Curious to hear from those with an expertise in robotics

------
hokkos
For another kind of robot roach here is a bio-electrical arduino connected
roach :
[https://backyardbrains.com/experiments/roboRoachSurgery](https://backyardbrains.com/experiments/roboRoachSurgery)

------
clairity
nature is so ingenious, i love it. (exo-)skeletons serve as both structure
(anchor points for muscles) and protection (absorb/transfer energy that would
otherwise rip up soft tissue). here, it's showing us that there is no reason
that exoskeletons have to be rigidly shaped to fulfill these two purposes.
this is a dynamic solution for a dynamic problem.

("full" disclosure: i did an internship with bob full many moons ago =)

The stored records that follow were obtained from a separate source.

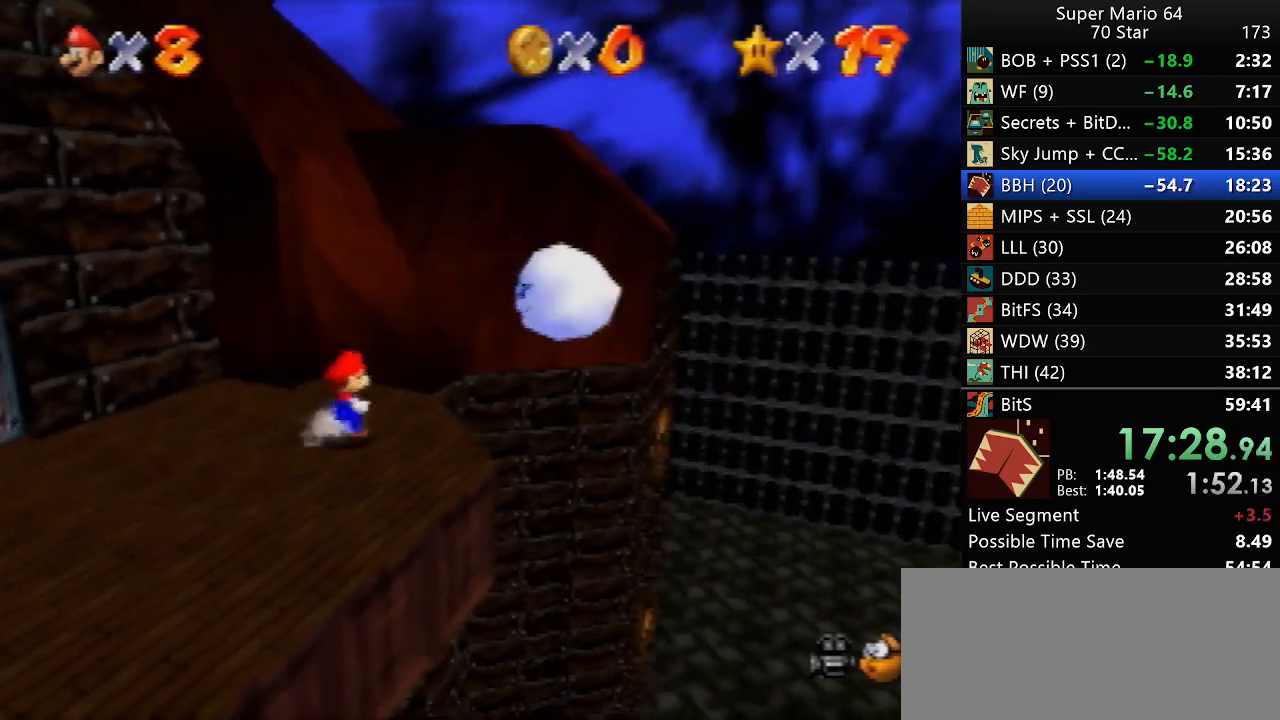
{"dt_ms": 500, "buttons": [], "left_stick": "up-left", "events": [[17, "left_stick", "up"], [200, "Z", "down"], [283, "Z", "up"], [383, "left_stick", "up-left"]]}
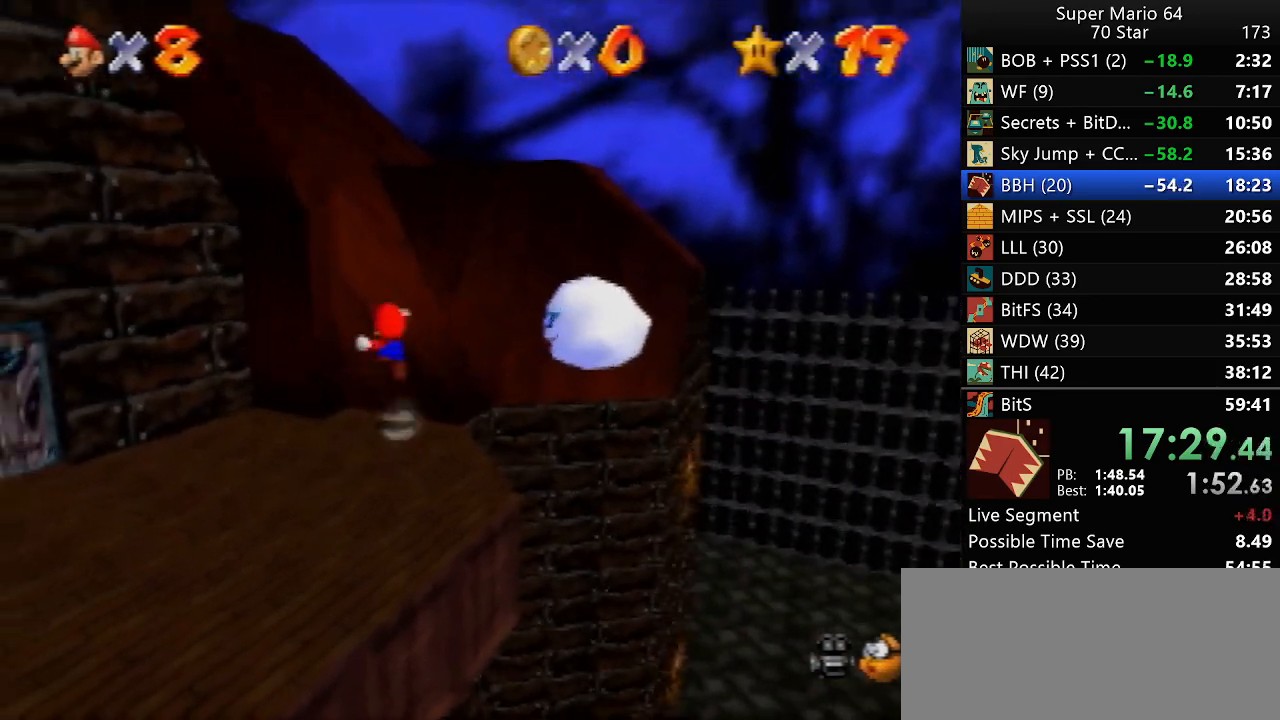
{"dt_ms": 500, "buttons": [], "left_stick": "up-left", "events": []}
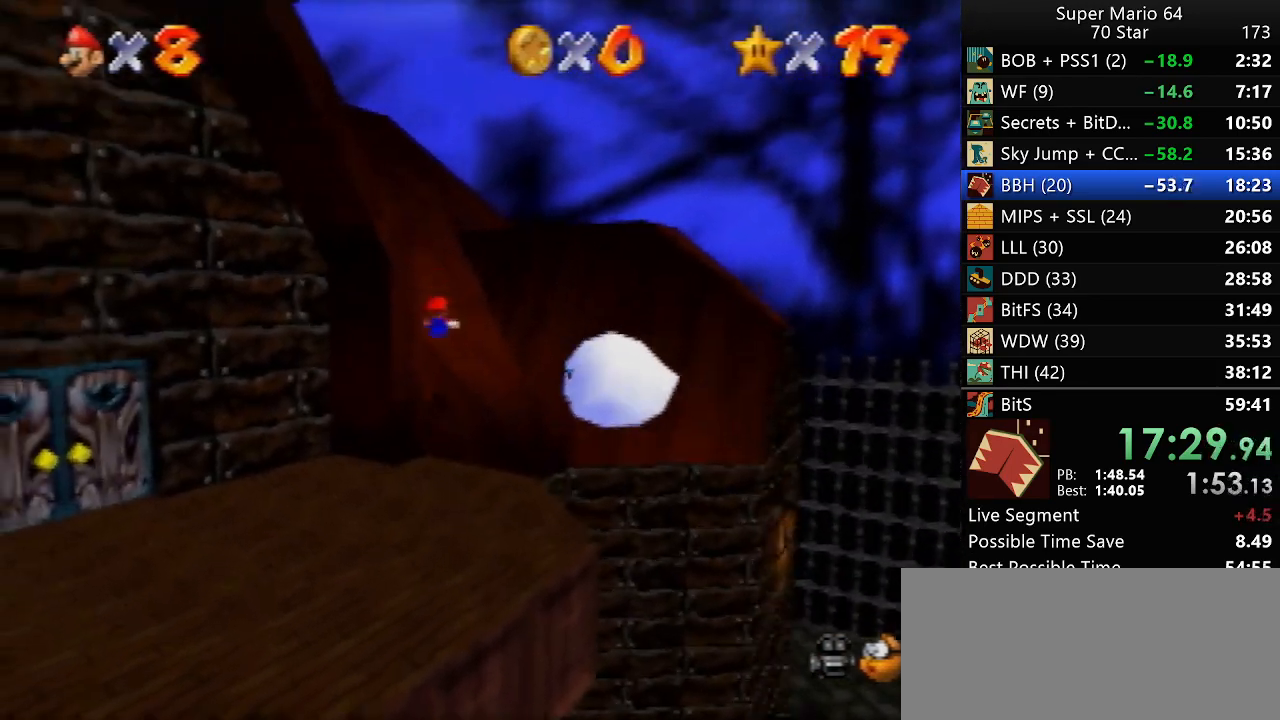
{"dt_ms": 500, "buttons": [], "left_stick": "left", "events": [[267, "left_stick", "left"]]}
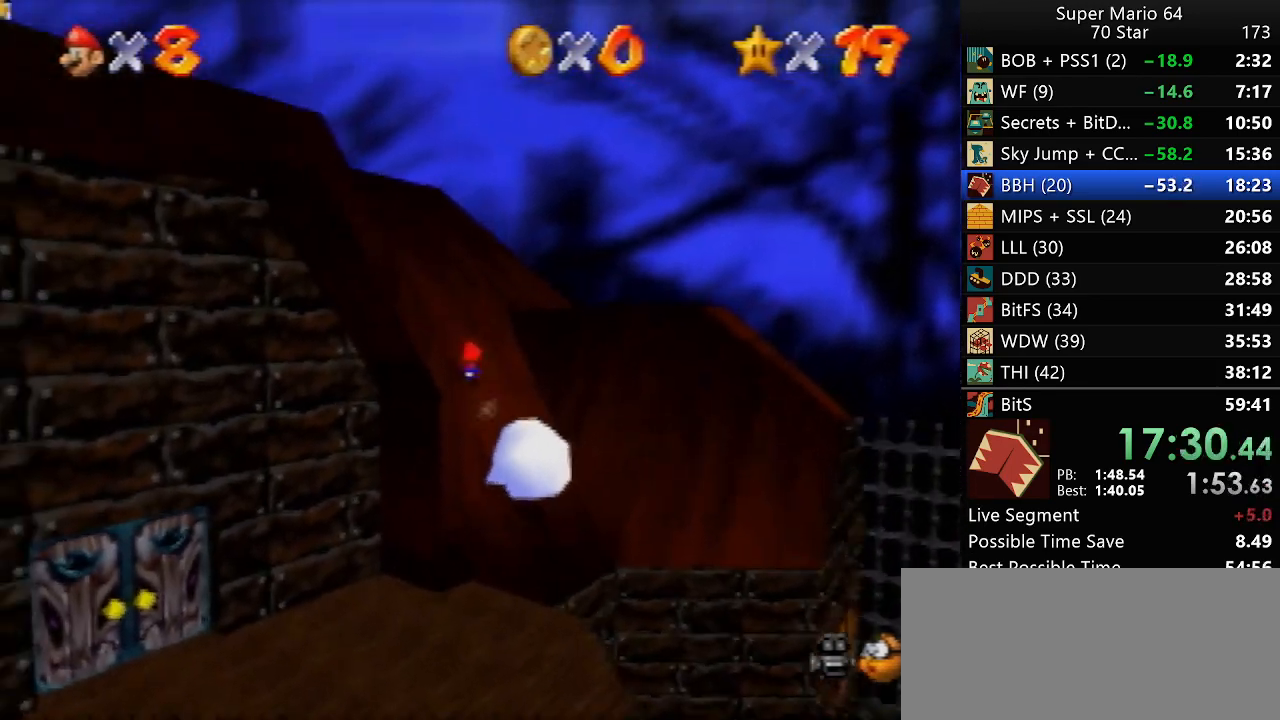
{"dt_ms": 500, "buttons": [], "left_stick": "down-left", "events": [[133, "left_stick", "down-left"]]}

another interesting place that we see this is in modeling locomotion itself.
our intuition tells us that it takes active control to walk or run, and that's
the way we try to build robots. but nature tries to leverage passive dynamics
as much as possible (see andy ruina's work in this area:
[http://ruina.tam.cornell.edu/](http://ruina.tam.cornell.edu/) ), and by doing
so, minimizes both active control and energy use.

------
arca_vorago
What fascinates me about insect exoskeleton evolution is how much they are
automatically dealing with the limitations of their surrounding physical
environment via physics of the exoskeleton itself.

------
SixSigma
Where indestructible means destructible.